Что, Анфертьев, готов посмотреть в глаза Борису Борисовичу Квардакову? Очень хорошо. Вот повестка, пожалуйста, к девяти утра будь добр явиться в кабинет Следователя. Пройди сквозь холодное утро, по мерзлым листьям, по булыжникам, покрытым изморозью, скользни взглядом по белому коту с желтыми глазами, по жирным голубям, роющимся в объедках, оглянись на одинокого бегуна, наматывающего спозаранку круги по школьному стадиону, помаши рукой Таньке, приникшей к железной решетке детского сада, подними воротничок плаща, сунь руки в карманы и шагай, не оглядываясь. Кто знает, будут ли у тебя в жизни еще столь радостные впечатления, кто знает? Во всяком случае, Автор еще не решил, как с тобой поступить, поэтому кое-что и от тебя зависит. Деньги пусть пока полежат в той каморке, вряд ли кому придет в голову мысль перебрать тысячи папок, так что можешь не беспокоиться. Там они могут пролежать и год, и два, пять, пока не решит Зинаида Аркадьевна сдать весь этот хлам в макулатуру, чтобы купить Дюма или Дрюона. Если талон на книгу дается за двадцать килограммов макулатуры, то за бухгалтерский архив вполне можно приобрести полное собрание сочинений и того и другого. А сдав папку с целлофановым мешком, наполненным разноцветными тугими пачками в банковской упаковке, можно даже попытаться купить пару детективов Автора, но для этого нужно слишком уж невероятное везение. Оставим это, хотя Автор не прочь пощекотать собственное самолюбие рассуждениями на столь приятную тему…

— Входите, Анфертьев, — сказал Следователь, поднимаясь из-за стола. Был он высок, худ, в глубоко посаженных глазах таилось смущение человека, вынужденного задавать людям неприличные вопросы, подозревать их по долгу службы, уличать в непристойностях.

— Здравствуйте, — Вадим Кузьмич остановился у двери, не зная, как ему быть дальше.

— Раздевайтесь, разговор у нас достаточно долгий, — Следователь еле заметно улыбнулся.

Анфертьев повесил плащ, пригладил волосы перед маленьким зеркалом, приколоченным к боковой стенке шкафа, сел на предложенный стул.

— Прежде чем провести очную ставку с Квардаковым, я хотел задать вам несколько вопросов.

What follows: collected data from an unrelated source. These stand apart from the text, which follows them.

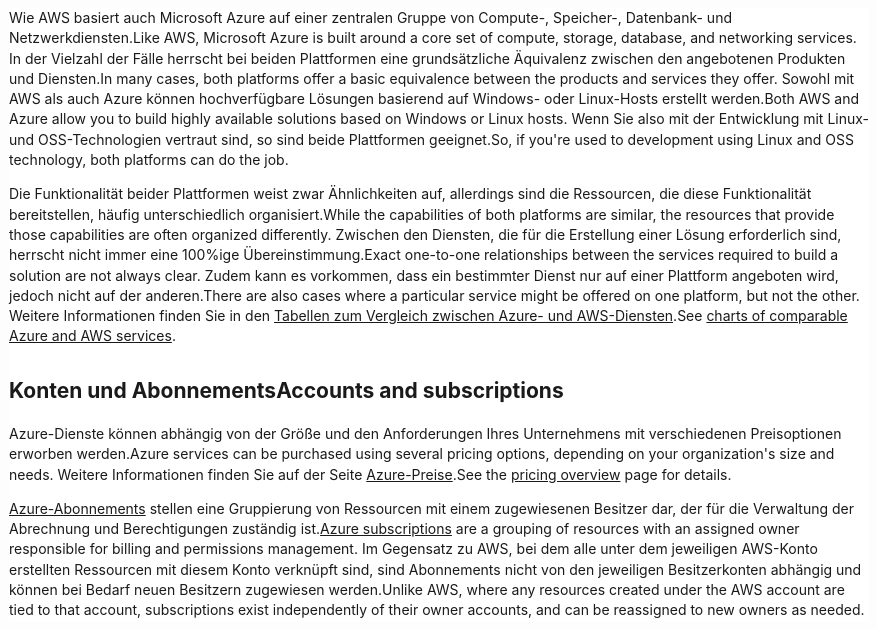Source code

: <span data-ttu-id="0b0b7-115">Wie AWS basiert auch Microsoft Azure auf einer zentralen Gruppe von Compute-, Speicher-, Datenbank- und Netzwerkdiensten.</span><span class="sxs-lookup"><span data-stu-id="0b0b7-115">Like AWS, Microsoft Azure is built around a core set of compute, storage, database, and networking services.</span></span> <span data-ttu-id="0b0b7-116">In der Vielzahl der Fälle herrscht bei beiden Plattformen eine grundsätzliche Äquivalenz zwischen den angebotenen Produkten und Diensten.</span><span class="sxs-lookup"><span data-stu-id="0b0b7-116">In many cases, both platforms offer a basic equivalence between the products and services they offer.</span></span> <span data-ttu-id="0b0b7-117">Sowohl mit AWS als auch Azure können hochverfügbare Lösungen basierend auf Windows- oder Linux-Hosts erstellt werden.</span><span class="sxs-lookup"><span data-stu-id="0b0b7-117">Both AWS and Azure allow you to build highly available solutions based on Windows or Linux hosts.</span></span> <span data-ttu-id="0b0b7-118">Wenn Sie also mit der Entwicklung mit Linux- und OSS-Technologien vertraut sind, so sind beide Plattformen geeignet.</span><span class="sxs-lookup"><span data-stu-id="0b0b7-118">So, if you're used to development using Linux and OSS technology, both platforms can do the job.</span></span>

<span data-ttu-id="0b0b7-119">Die Funktionalität beider Plattformen weist zwar Ähnlichkeiten auf, allerdings sind die Ressourcen, die diese Funktionalität bereitstellen, häufig unterschiedlich organisiert.</span><span class="sxs-lookup"><span data-stu-id="0b0b7-119">While the capabilities of both platforms are similar, the resources that provide those capabilities are often organized differently.</span></span> <span data-ttu-id="0b0b7-120">Zwischen den Diensten, die für die Erstellung einer Lösung erforderlich sind, herrscht nicht immer eine 100%ige Übereinstimmung.</span><span class="sxs-lookup"><span data-stu-id="0b0b7-120">Exact one-to-one relationships between the services required to build a solution are not always clear.</span></span> <span data-ttu-id="0b0b7-121">Zudem kann es vorkommen, dass ein bestimmter Dienst nur auf einer Plattform angeboten wird, jedoch nicht auf der anderen.</span><span class="sxs-lookup"><span data-stu-id="0b0b7-121">There are also cases where a particular service might be offered on one platform, but not the other.</span></span> <span data-ttu-id="0b0b7-122">Weitere Informationen finden Sie in den [Tabellen zum Vergleich zwischen Azure- und AWS-Diensten](services.md).</span><span class="sxs-lookup"><span data-stu-id="0b0b7-122">See [charts of comparable Azure and AWS services](services.md).</span></span>

## <a name="accounts-and-subscriptions"></a><span data-ttu-id="0b0b7-123">Konten und Abonnements</span><span class="sxs-lookup"><span data-stu-id="0b0b7-123">Accounts and subscriptions</span></span>

<span data-ttu-id="0b0b7-124">Azure-Dienste können abhängig von der Größe und den Anforderungen Ihres Unternehmens mit verschiedenen Preisoptionen erworben werden.</span><span class="sxs-lookup"><span data-stu-id="0b0b7-124">Azure services can be purchased using several pricing options, depending on your organization's size and needs.</span></span> <span data-ttu-id="0b0b7-125">Weitere Informationen finden Sie auf der Seite [Azure-Preise](https://azure.microsoft.com/pricing/).</span><span class="sxs-lookup"><span data-stu-id="0b0b7-125">See the [pricing overview](https://azure.microsoft.com/pricing/) page for details.</span></span>

<span data-ttu-id="0b0b7-126">[Azure-Abonnements](https://azure.microsoft.com/documentation/articles/virtual-machines-linux-infrastructure-subscription-accounts-guidelines/) stellen eine Gruppierung von Ressourcen mit einem zugewiesenen Besitzer dar, der für die Verwaltung der Abrechnung und Berechtigungen zuständig ist.</span><span class="sxs-lookup"><span data-stu-id="0b0b7-126">[Azure subscriptions](https://azure.microsoft.com/documentation/articles/virtual-machines-linux-infrastructure-subscription-accounts-guidelines/) are a grouping of resources with an assigned owner responsible for billing and permissions management.</span></span> <span data-ttu-id="0b0b7-127">Im Gegensatz zu AWS, bei dem alle unter dem jeweiligen AWS-Konto erstellten Ressourcen mit diesem Konto verknüpft sind, sind Abonnements nicht von den jeweiligen Besitzerkonten abhängig und können bei Bedarf neuen Besitzern zugewiesen werden.</span><span class="sxs-lookup"><span data-stu-id="0b0b7-127">Unlike AWS, where any resources created under the AWS account are tied to that account, subscriptions exist independently of their owner accounts, and can be reassigned to new owners as needed.</span></span>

Это даже не вопросы… Просто хочу поделиться сомнениями, — Следователь прошелся по кабинету. — Совершенно невероятное нагромождение улик, понимаете? Дикое нагромождение. Краска, Ключ, напильники, опилки… Для того чтобы задержать человека и предъявить ему обвинение, вполне хватило любой из этих улик. Одной. А тут они все вместе, все на поверхности, прямо в кабинете у Квардакова, на нем самом. Если он не круглый дурак, то должен был знать, что будет следствие, обыски, допросы… А если он круглый дурак, то где деньги? Следуя его поступкам, мы вправе надеяться, что и деньги окажутся в кабинете. Правильно? А их там не оказалось. Что я хочу сказать… Подготовка проведена очень плохо. Грязно. Безграмотно. А все остальное — блестяще. Такое ощущение, что это делали два разных человека. Что вы об этом думаете, Вадим Кузьмич?